Eden Creamery filed the three HALO TOP applications from March and August 2017 on an intent to use basis, suggesting the creamery is not selling these products or providing these services yet, but does have a bona fide intention to do so in the near future. TMEP 806.01(b); 15 USC 1051(b). While these applications by no means guarantee that Eden Creamery will release these Halo Top goods and services, the company is required to start selling the goods and rendering the services in interstate commerce before the applications can mature into registrations. See TMEP 1103.

If you're a Halo Top fan, keep an eye out for more delicious Halo Top products (and perhaps ice cream parlors) in the near future.

Thursday, August 10, 2017

Is NUTTY NECKLACE Merely Descriptive of Necklaces Made of Stainless Steel Nuts? Not So Fast...

On August 5th, an individual in Pennsylvania filed an application to register NUTTY NECKLACE as a trademark with the U.S. Patent and Trademark Office. The application covers "necklaces" in Class 14 and indicates the mark has been in use since January 5, 2000.
The specimen submitted with the application (which is suppose to show how the mark is actually used in commerce and is seen above) indicates that this mark is used in conjunction with the sale of "hand-crafted jewelry using stainless steel nuts." Makes sense. But is it merely descriptive, and therefore not registerable on the Principal Register without a showing of acquired distinctiveness? See TMEP 1212; 15 USC 1052(f).

Typically, a mark is considered merely descriptive if it "describes an ingredient, quality, characteristic, function, feature, purpose, or use of the specified goods or services." TMEP 1209.01(b). However, if the mark is a "double entendre" in that it is a "word or expression capable of more than one interpretation" it will "not be refused registration as merely descriptive if one of its meanings is not merely descriptive in relation to the goods or services." TMEP 1213.05(c). For example, the mark NO BONES ABOUT IT was held not to be merely descriptive of boneless, pre-cooked ham given its double connotation. In re National Tea Co., 144 USPQ 286 (TTAB 1965).

Does NUTTY NECKLACE only describe a characteristic or quality of the necklaces? Or does it have another interpretation that is not merely descriptive, such as suggesting a quirky, non-traditional necklace? We'll find out what the Examining Attorney assigned to this application thinks in approximately three months.

Tuesday, August 8, 2017

TINKERBELLE THE DOG Trademark Application Filed For "Modeling" and "Personal Appearances by a Social Media Celebrity"

Oddly, this isn't the first time I've blogged about a trademark application for a "celebrity" dog. First it was Doug the Pug, now it's Tinkerbelle the Dog.
On August 3rd, an individual in New York (who appears to be Tinkerbelle's owner) filed an application to register TINKERBELLE THE DOG as a trademark with the U.S. Patent and Trademark Office. The application covers:
  • Entertainment services, namely, personal appearances by a social media celebrity (Class 41);
  • Modeling for advertising or sales promotion (Class 35); and
  • Promoting the goods and services of others; Retail store services featuring memorabilia, namely hats, calendars, stickers, notebooks, souvenir bags (Class 35).

DATA EXTRACT:

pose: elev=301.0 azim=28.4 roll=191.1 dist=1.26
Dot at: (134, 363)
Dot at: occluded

YOUR TASKS:
1. From the trademark blog, transcribe everything from "The specimen submitted" down to "15 USC 1052(f).".
2. Translate this sentence from the trademark blog into Spanish: "On August 5th, an individual in Pennsylvania filed an application to register NUTTY NECKLACE as a trademark with the U.S. Patent and Trademark Office."
3. Decide whether each statement agrees with the trademark blog, answering yes or no and quoting the words of the blog that settle it.
(a) The NUTTY NECKLACE application claims the mark has been in use since January 5, 2000.
(b) The mark NO BONES ABOUT IT was held to be merely descriptive of boneless, pre-cooked ham.
(c) The TINKERBELLE THE DOG application was filed on August 5th.

EXERCISE SOLUTIONS:
1.
The specimen submitted with the application (which is suppose to show how the mark is actually used in commerce and is seen above) indicates that this mark is used in conjunction with the sale of "hand-crafted jewelry using stainless steel nuts." Makes sense. But is it merely descriptive, and therefore not registerable on the Principal Register without a showing of acquired distinctiveness? See TMEP 1212; 15 USC 1052(f).

2. El 5 de agosto, una persona de Pensilvania presentó una solicitud para registrar NUTTY NECKLACE como marca ante la Oficina de Patentes y Marcas de Estados Unidos.

3.
(a) Yes: "indicates the mark has been in use since January 5, 2000"
(b) No: "was held not to be merely descriptive of boneless, pre-cooked ham given its double connotation"
(c) No: "On August 3rd, an individual in New York (who appears to be Tinkerbelle's owner) filed an application to register TINKERBELLE THE DOG"